By Fatemeh Paryavi
For The Diamondback
University of Maryland students who stream past the statue of Frederick Douglass in Hornbake Plaza each day might think it’s a simple homage to the famous abolitionist and Maryland native.
But the statue holds far more meaning, said Kim Nickerson, the assistant dean of diversity and inclusion of the behavioral and social sciences college.
“The university hasn’t gotten around [to] creating a plaque to describe the features to the public, but I’ll do it for you,” Nickerson said during the tour.
The artist replicated Douglass’ outstretched arm from a photo of former President Barack Obama, Nickerson said. The long coat represents a similar one worn by former President Abraham Lincoln.
The abolitionist’s coat billows out behind him and his mouth is wide as if he is shouting into the winds of oppression, Nickerson added.
[Read more: A UMD black history tour will launch online this month, but the SGA has plans for its own]
The statue was the final stop on one of the Office of Multicultural Involvement and Community Advocacy’s four Black History Month tours throughout February. It touched on notable black history landmarks across this campus.
Senior criminal justice major Marlon Taffe said the tour was eye-opening to some parts of this university’s history that aren’t well known.
Taffe was one of about 10 students, faculty and staff who trekked around campus Feb. 15. The tour began on the steps of the Rossborough Inn, the oldest landmark at this university, which Nickerson said was thought to have housed slaves at one time. They may have helped build the university when it was called Maryland Agricultural College.
Plantation owner and Maryland politician Charles Benedict Calvert used to own the Rossborough Inn, which was built at the turn of the 18th century, Nickerson said.
“History is not the past, it is the present,” he said, quoting the civil rights activist James Baldwin. “We carry our history with us.

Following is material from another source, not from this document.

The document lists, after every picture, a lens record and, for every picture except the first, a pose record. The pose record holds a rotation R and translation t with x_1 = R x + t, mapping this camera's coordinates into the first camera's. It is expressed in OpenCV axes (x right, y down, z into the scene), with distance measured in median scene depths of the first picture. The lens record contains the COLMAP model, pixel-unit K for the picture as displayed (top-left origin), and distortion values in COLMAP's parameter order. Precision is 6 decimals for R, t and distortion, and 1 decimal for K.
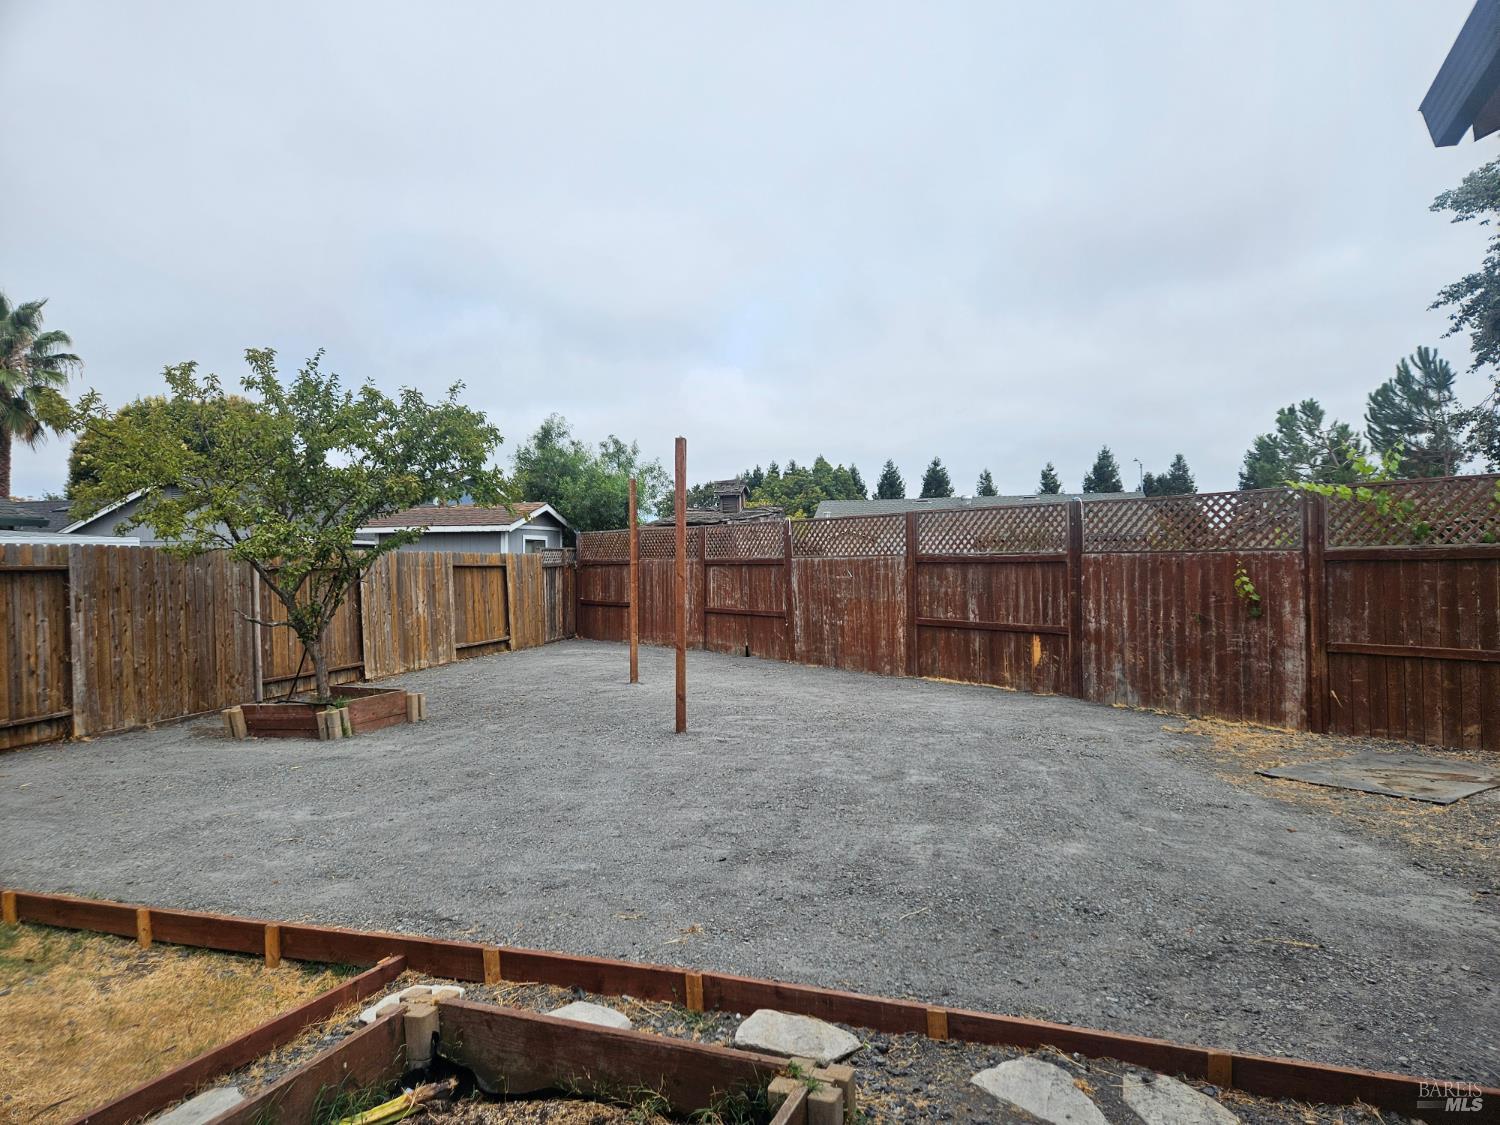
lens RADIAL K [[1004.2, 0, 750.0], [0, 1004.2, 562.5], [0, 0, 1]] dist [0.087221, -0.075607]
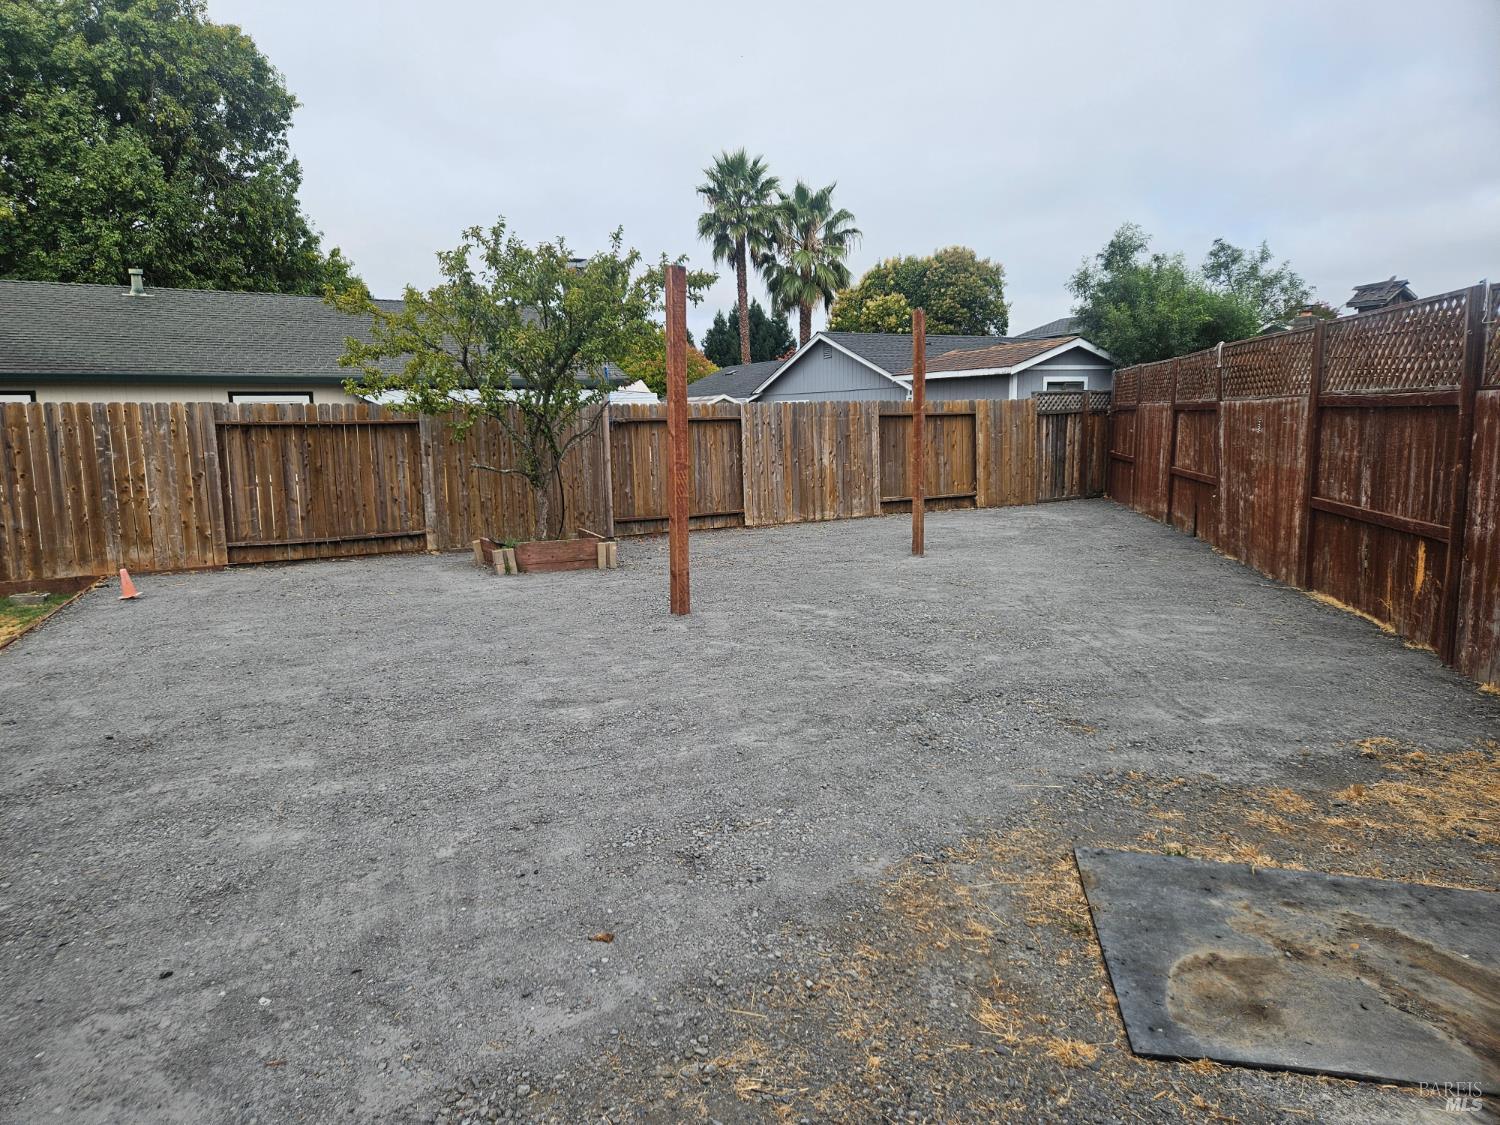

We are our history.”
Over the last six years, MICA has expanded its celebration of Black History Month to include art exhibits and expert panels on race. Last year, this university’s Office of Diversity and Inclusion commissioned a virtual tour of all the landmarks related to black history on campus.
The tour group stopped at a bench in the Memorial Chapel garden that faces southeast — toward Africa. They later stopped at the Shoemaker Building, which features a room dedicated to Thurgood Marshall, the first African-American justice to serve on the Supreme Court of the United States.
According to the story, Marshall was upset when Donald Gaines Murray — who would go on to become the first African-American to be admitted to the University of Maryland law school — was rejected from this university. Marshall walked up the steps of the Shoemaker Building demanding to know why the man was rejected, and a room was later dedicated to him.
Nickerson said the landmarks were chosen to “inspire and motivate” students, helping them realize they can achieve great things in college by seeing the accomplishments of those who have come before them.
Taffe said he initially attended the tour to earn class credit but left feeling inspired by Nickerson’s words and the various landmarks they visited.
“Like [Nickerson] was saying before, anyone can kind of make it here,” he said. “You should feel proud to be here and that you can make it.”
Derrick Peoples, a compensation analyst in the university’s human resources department, said that he was “excited to see some of the footprints where our forefathers walked and made on campus.”
I didn’t know we had such an impact on this campus,” said Peoples.
The tour was much needed “to honor the contribution and legacy [black] Americans had and still have on this campus and the country,” he said.
Derek Bowe, an academic adviser in the business school, said the tour inspired him and made him realize there is still work to be done in advocating for equality.
“That’s where the inspiration comes in — to continue to advocate,” he said.
Bowe and Taffe said more people should know about the campus tour.
“We were walking through and we were saying a lot of these things people just walk by and don’t really notice,” Taffe said of the landmarks. “I feel like we should really know what’s behind the makeup of our university.”